### [TEXT PASSAGE]
==============================

Yoga & the four trimesters

Hello dear readers!

I’m happy to be here, surrounded by silence and about to embark on the process of turning thoughts into sentences. My dear mother is out with the babies at the playground. I’ve just finished up a short practice and I’m seizing the moment to write about how the yoga practice went throughout my second pregnancy and into Motherhood 2.0.

First Trimester: I stopped with the Ashtanga sequence and practiced along with some prenatal sequences designed specifically for the first trimester. Mostly, I needed more time to rest as I found the symptoms this time around pretty heavy handed. My body and mind felt the stress of not having the asana and prananyama practice to support me through this early time,  I tried to keep myself breathing and making this a more introspective practice, asking myself how I could turn things around without these strong pillars of support.

==============================

### [DATA EXCERPT]
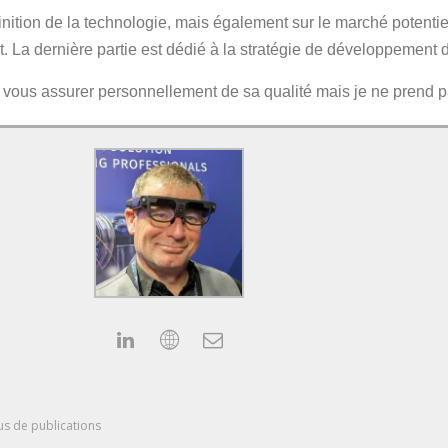
inition de la technologie, mais également sur le marché potentie
sant. La dernière partie est dédié à la stratégie de développement
x vous assurer personnellement de sa qualité mais je ne pre
us de publications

==============================

### [TASK REQUIREMENTS]
Could you pull out, word for word, the part of the yoga post that opens with the words containing "I’m happy to" and closes with "into Motherhood 2.0."? The lines have no connection to the yoga post.

### [RESPONSE TO THE EXERCISE]
I’m happy to be here, surrounded by silence and about to embark on the process of turning thoughts into sentences. My dear mother is out with the babies at the playground. I’ve just finished up a short practice and I’m seizing the moment to write about how the yoga practice went throughout my second pregnancy and into Motherhood 2.0.